On February 10, Linda Hart also unveils her new reading program, launching their small library of special Black History readings, including those of the late Dr. Joseph A. Bailey II.
“Dr. Bailey is one of the little-known Black doctors from IE. He wrote over 300 books, renowned for inventions in orthopedics, and a hip device. We are having a grand opening in the office with an area where people can read his writings,” said Hart, founder and CEO of the African American Health Coalition.
For those looking to learn more about readings in ancient African History, she said Black History Month continues beyond February with resources open during weekdays from 3:00-6:00 p.m.
“The kids and adults from this area, if they knew there were writers and inventors and doctors, I’m hoping this will inspire them,” she said.
She also co-hosts a Swahili class at New Hope Family Life Center, taught by a local engineering graduate from Kenya. The next rotating class starts on Saturday, February 17, covering the culture and language. She said there are plans to visit Africa where they will use the information they learn.

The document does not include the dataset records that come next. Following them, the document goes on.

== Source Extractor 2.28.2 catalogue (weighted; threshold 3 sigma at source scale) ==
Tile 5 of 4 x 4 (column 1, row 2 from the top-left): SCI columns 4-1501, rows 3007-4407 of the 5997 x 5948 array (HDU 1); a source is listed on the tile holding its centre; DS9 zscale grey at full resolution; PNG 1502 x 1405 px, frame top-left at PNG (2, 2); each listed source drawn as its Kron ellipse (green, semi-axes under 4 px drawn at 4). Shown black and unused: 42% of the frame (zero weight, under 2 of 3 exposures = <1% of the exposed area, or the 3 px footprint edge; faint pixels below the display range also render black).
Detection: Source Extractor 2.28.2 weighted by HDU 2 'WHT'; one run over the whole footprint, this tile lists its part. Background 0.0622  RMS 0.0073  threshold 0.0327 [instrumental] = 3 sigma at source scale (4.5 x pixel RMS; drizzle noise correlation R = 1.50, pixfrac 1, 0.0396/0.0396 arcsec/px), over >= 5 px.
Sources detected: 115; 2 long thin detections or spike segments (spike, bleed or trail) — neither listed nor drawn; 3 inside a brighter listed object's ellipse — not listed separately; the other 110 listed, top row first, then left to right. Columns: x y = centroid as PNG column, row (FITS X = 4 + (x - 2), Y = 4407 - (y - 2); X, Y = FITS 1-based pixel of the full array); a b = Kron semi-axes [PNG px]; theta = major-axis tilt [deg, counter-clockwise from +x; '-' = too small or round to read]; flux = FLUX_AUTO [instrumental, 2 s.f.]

In the High Desert, panels of Black business owners, Black elected officials and Black faith leaders will come out to share how they grow their brand, their policy, and their ministry.
Terrance Stone, president of the High Desert Black Chamber of Commerce, said his region, including Victorville, Adelanto, Apple Valley and surrounding cities, has one of the highest populations of African Americans.
On February 24, he is bringing everyone together at Adelanto Stadium from 11 a.m. to 3:00 p.m. For the High Desert Black Business Summit to network around like-minded people.
“We have the Ebony Triangle and the Moreno Valley area, but the High Desert is popping and growing with Black folks. The goal is that while they’re here, there is a lot who are interested in business,” he said.
Tickets are $100, the same as the last event, which he said sold out. They will have a low-rider car show in the parking lot, and lots of vendor booths.
“We’re going to have soul food being served live music. It’s going to be a real upbeat vibe, not one of those boring situations, but the main goal is delivering the information in the High Desert,” he said.